• _TASKS TO CARRY OUT_:
(1) Answer these questions about the Palm Sunday article, giving each answer on its own line marked with the same letter.
(a) In what year were changes made to the traditional Palm Sunday Mass?
(b) From which Psalm are both the Introit and the Tract taken?
(c) From which letter of St Paul is the Epistle drawn?
(2) Write out the Palm Sunday article from "The ancient Collect" up to and including "in His Resurrection.", with "March 25" replaced by "the twenty-fifth of March".

• _SELECTED EXTRACT_:

Thursday, April 16, 2020

The Traditional Mass of Palm Sunday

This article, the sixth in an ongoing series about the theology of the various forms of the rites of Palm Sunday, discusses the traditional form of the Palm Sunday Mass, and the changes made to it in 1955. The next article will discuss the post-Conciliar form. Previous articles covered the blessing of the Palms (part 1, part 2, part 3) and the procession (part 4, part 5).

As previously noted, it is a custom unique to the Roman Rite to read the Passion on three days of Holy Week, Palm Sunday, Holy Tuesday and Spy Wednesday, which occur before the days on which the events recounted by these passages originally took place. The blessing of the Palms celebrates the triumphal entry of Christ into Jerusalem, which becomes the prelude to the Passion and the other events of Holy Week, which it frequently mentions. The Palm Sunday Mass itself is therefore focused entirely on the Passion.

Both the Introit and the Tract are taken from Psalm 21, the first words of which the Lord cried out on the Cross just before He died, “My God, my God, why hast Thou forsaken me?”, as recorded in the Gospel of St Matthew which is read on this day (27, 46), and in the parallel verse of St Mark (15, 34) which is read on Holy Tuesday. Throughout the week, texts from the Psalms are selected to represent the prayers of the just man subjected to persecution and violence, as for example the Introit, “O Lord, remove not Thy help to a distance from me; look towards my defense. Deliver me from the lion’s mouth, and my lowness from the horns of the unicorns.”

The ancient Collect refers to the Incarnation as the necessary premise of the Passion, in accordance with the common tradition that Jesus’ earthly life began and ended on the same day, March 25; this is also the idea behind the prayer of the Angelus, which is the Post-Communion of the Annunciation. Like the opening prayer of the blessing of the palms, it also reminds us on the Lord’s day that the consummation of the Passion is found not in His death, but in His Resurrection.

“Almighty and everlasting God, Who, to provide the human race an example of humility for it to imitate, caused our Savior to assume the flesh and undergo the Cross, mercifully grant that we may be worthy of the lessons of His suffering, and the fellowship of His resurrection.”

Folio 43v of the Sacramentary of Drogo, bishop of Metz, 845-55, with the collect, secret and proper preface of Palm Sunday. (Bibliothèque nationale de France. Département des Manuscrits. Latin 9428; image cropped.)
The Epistle is one of the best-known passages in all the writings of St Paul, the so-called Kenotic hymn from the letter to the Philippians, 2, 5-11. This is one of four Scriptural readings apart from the Passions [13], and the only Epistle among them, at which a genuflection is incorporated into the rite of Mass, at the words “That in the name of Jesus every knee should bend, of those that are in heaven, on earth, and under the earth.”

Saved data entries:
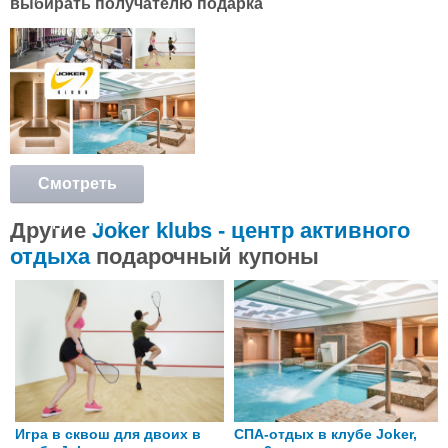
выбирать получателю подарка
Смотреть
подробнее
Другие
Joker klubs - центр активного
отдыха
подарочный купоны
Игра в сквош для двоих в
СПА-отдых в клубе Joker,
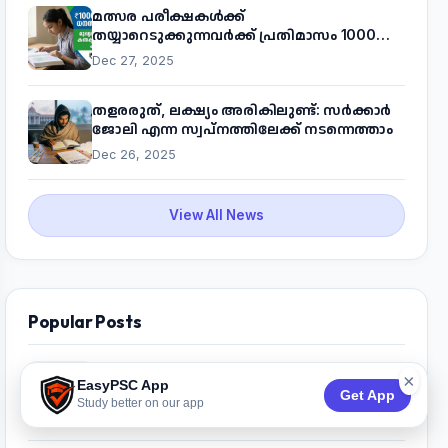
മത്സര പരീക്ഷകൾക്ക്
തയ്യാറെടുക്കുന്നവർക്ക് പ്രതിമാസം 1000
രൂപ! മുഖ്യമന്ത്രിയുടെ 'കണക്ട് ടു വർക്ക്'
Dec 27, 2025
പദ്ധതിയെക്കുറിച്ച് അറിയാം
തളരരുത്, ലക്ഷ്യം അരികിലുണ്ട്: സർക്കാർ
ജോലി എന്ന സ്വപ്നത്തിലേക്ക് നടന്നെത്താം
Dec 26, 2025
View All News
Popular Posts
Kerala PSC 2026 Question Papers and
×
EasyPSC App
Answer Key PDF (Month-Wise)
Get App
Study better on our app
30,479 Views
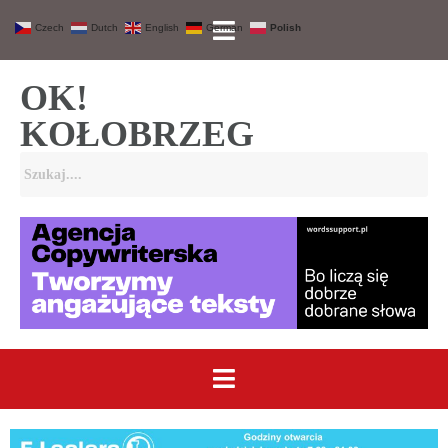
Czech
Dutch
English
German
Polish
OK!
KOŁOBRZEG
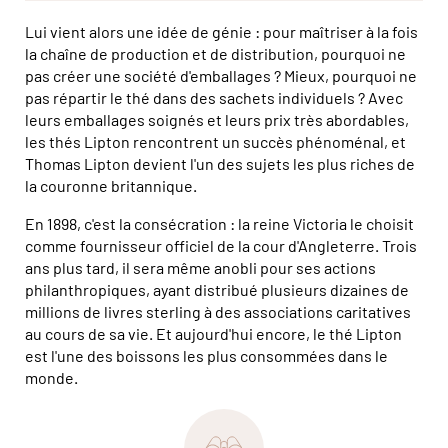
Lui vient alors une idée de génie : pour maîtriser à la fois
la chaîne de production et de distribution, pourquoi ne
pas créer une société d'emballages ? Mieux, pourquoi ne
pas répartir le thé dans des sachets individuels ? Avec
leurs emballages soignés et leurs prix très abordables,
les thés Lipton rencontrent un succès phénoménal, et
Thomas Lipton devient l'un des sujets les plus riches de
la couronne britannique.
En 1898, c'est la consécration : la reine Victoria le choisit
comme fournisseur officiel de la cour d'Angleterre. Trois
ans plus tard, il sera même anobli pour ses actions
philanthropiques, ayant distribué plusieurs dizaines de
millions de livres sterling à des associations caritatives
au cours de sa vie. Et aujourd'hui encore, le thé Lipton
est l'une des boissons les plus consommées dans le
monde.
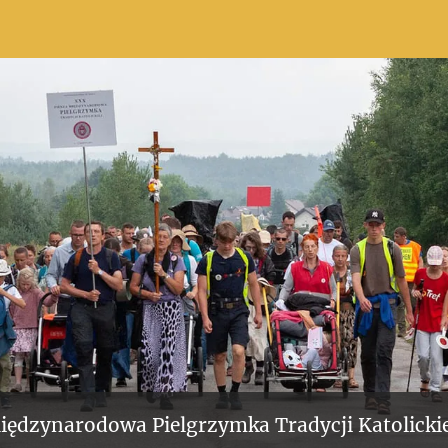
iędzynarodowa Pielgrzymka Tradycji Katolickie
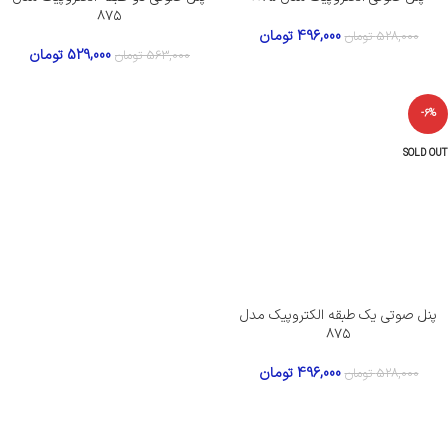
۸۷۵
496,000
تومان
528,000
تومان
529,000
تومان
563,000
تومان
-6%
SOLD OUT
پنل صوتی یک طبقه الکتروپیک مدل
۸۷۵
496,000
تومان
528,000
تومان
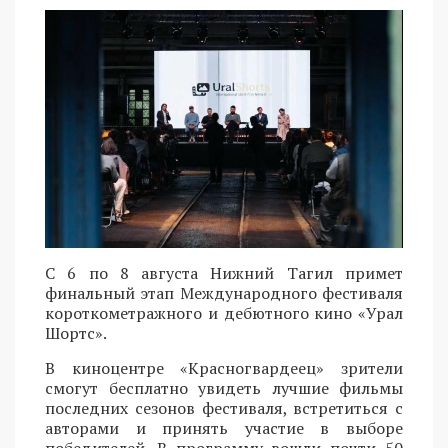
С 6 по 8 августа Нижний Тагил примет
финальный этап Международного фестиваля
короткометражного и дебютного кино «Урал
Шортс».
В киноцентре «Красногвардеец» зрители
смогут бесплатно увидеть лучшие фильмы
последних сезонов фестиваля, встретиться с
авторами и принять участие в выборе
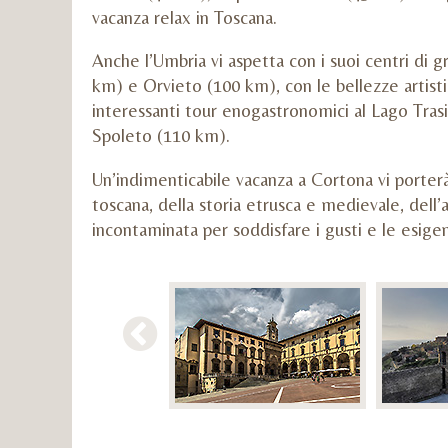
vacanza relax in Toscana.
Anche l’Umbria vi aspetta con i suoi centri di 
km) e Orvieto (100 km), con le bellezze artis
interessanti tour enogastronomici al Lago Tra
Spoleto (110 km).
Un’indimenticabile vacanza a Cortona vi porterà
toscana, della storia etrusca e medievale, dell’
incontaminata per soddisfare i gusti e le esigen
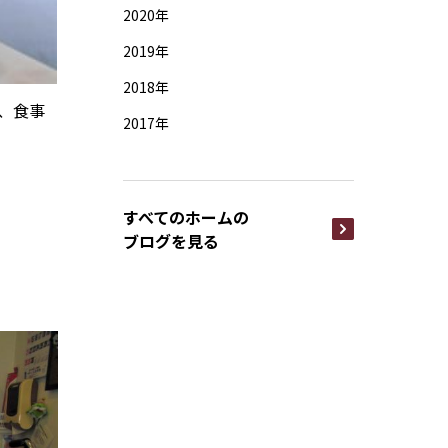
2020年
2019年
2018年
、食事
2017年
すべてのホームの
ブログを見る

--

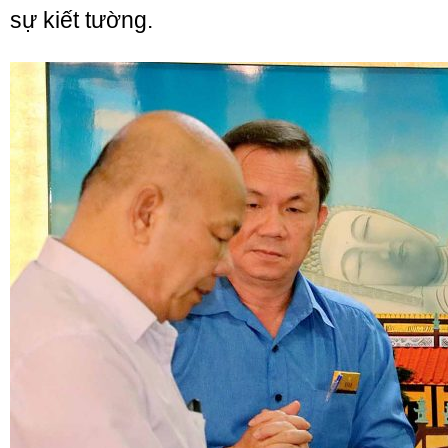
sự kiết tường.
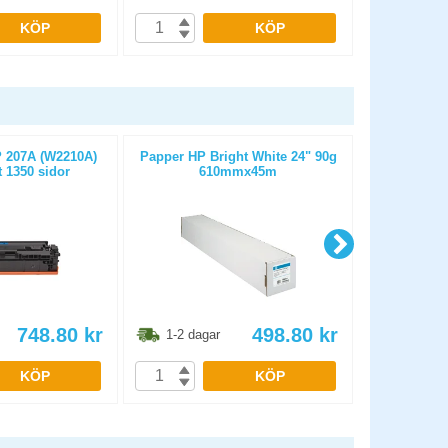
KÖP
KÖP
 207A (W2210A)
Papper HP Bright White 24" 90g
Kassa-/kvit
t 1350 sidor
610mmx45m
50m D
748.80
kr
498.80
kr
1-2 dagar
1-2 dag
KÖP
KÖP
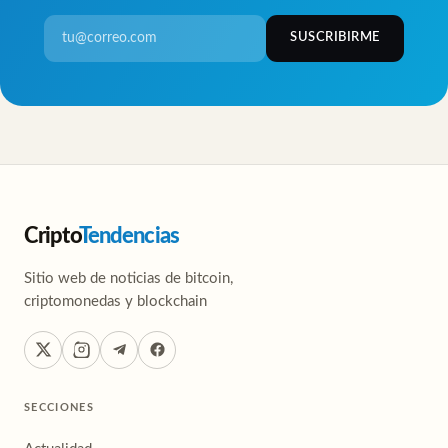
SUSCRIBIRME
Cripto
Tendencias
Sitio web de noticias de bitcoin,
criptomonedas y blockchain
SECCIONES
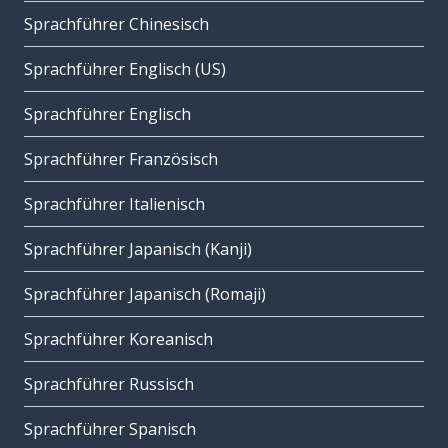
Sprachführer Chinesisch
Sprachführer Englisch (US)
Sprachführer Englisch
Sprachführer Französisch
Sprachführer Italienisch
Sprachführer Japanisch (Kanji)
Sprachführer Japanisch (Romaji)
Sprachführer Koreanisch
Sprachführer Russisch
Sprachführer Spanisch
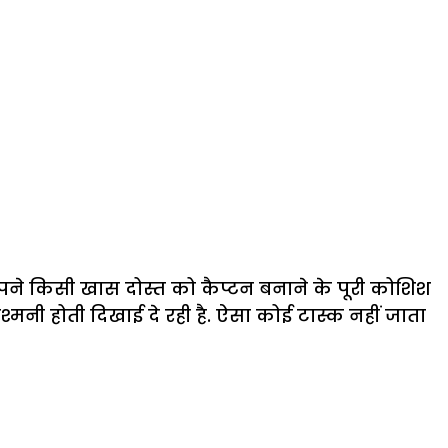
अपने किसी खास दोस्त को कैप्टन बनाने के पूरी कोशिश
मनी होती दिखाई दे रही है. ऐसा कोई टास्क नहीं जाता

...

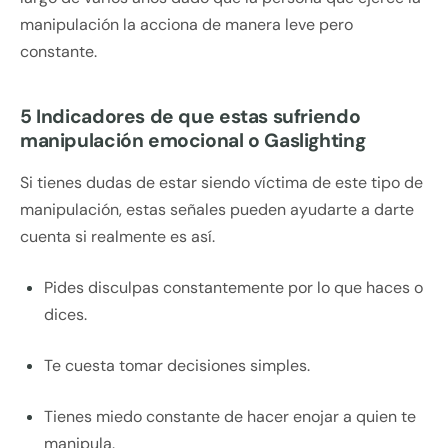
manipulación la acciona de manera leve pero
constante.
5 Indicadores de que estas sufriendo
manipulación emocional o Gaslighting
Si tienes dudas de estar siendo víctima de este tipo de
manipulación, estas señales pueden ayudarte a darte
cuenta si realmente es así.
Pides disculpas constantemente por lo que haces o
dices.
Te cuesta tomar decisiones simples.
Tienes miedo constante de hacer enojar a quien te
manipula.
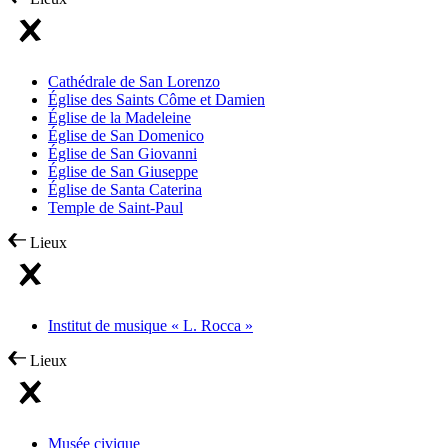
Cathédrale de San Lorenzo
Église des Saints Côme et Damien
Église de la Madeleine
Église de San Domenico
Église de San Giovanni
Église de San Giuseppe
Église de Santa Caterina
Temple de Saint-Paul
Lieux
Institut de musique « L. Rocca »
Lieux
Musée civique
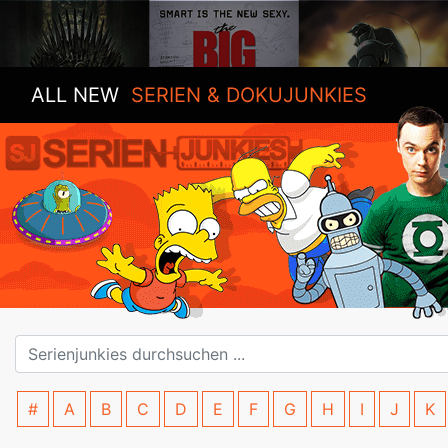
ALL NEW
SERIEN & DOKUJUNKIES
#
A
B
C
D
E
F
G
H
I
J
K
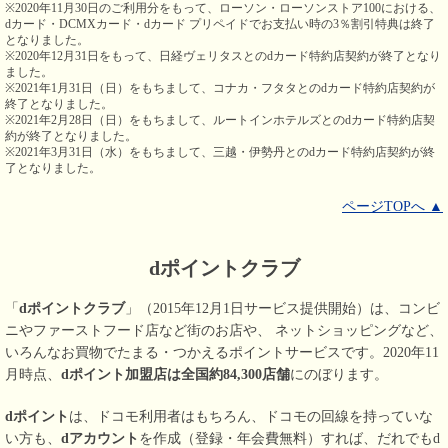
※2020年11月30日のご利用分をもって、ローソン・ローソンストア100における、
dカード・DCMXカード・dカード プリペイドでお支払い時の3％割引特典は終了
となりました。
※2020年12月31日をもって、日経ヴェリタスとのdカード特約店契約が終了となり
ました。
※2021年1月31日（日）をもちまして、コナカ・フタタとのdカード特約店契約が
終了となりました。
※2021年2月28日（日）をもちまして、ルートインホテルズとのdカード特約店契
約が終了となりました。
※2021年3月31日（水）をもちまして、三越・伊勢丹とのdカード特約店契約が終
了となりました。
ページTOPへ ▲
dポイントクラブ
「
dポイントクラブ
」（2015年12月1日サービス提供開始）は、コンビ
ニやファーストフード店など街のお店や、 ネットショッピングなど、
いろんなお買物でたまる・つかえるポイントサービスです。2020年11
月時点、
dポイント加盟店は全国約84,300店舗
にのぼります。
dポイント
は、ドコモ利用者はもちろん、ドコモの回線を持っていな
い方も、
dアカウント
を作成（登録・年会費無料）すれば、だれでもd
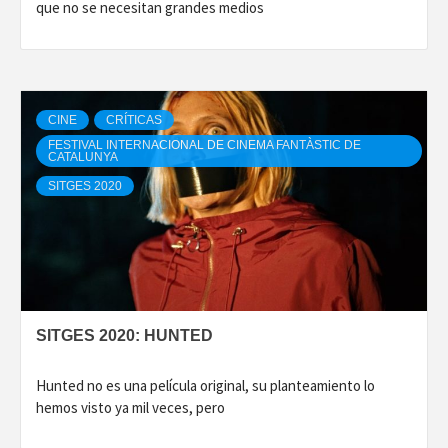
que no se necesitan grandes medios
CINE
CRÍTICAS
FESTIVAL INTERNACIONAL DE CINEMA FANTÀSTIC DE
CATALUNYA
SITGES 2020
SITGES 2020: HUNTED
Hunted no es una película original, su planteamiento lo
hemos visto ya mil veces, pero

• _ANSWERS IN ORDER_:
(1)
(a) 1955
(b) Psalm 21
(c) The letter to the Philippians (2, 5-11)

(2)
The ancient Collect refers to the Incarnation as the necessary premise of the Passion, in accordance with the common tradition that Jesus’ earthly life began and ended on the same day, the twenty-fifth of March; this is also the idea behind the prayer of the Angelus, which is the Post-Communion of the Annunciation. Like the opening prayer of the blessing of the palms, it also reminds us on the Lord’s day that the consummation of the Passion is found not in His death, but in His Resurrection.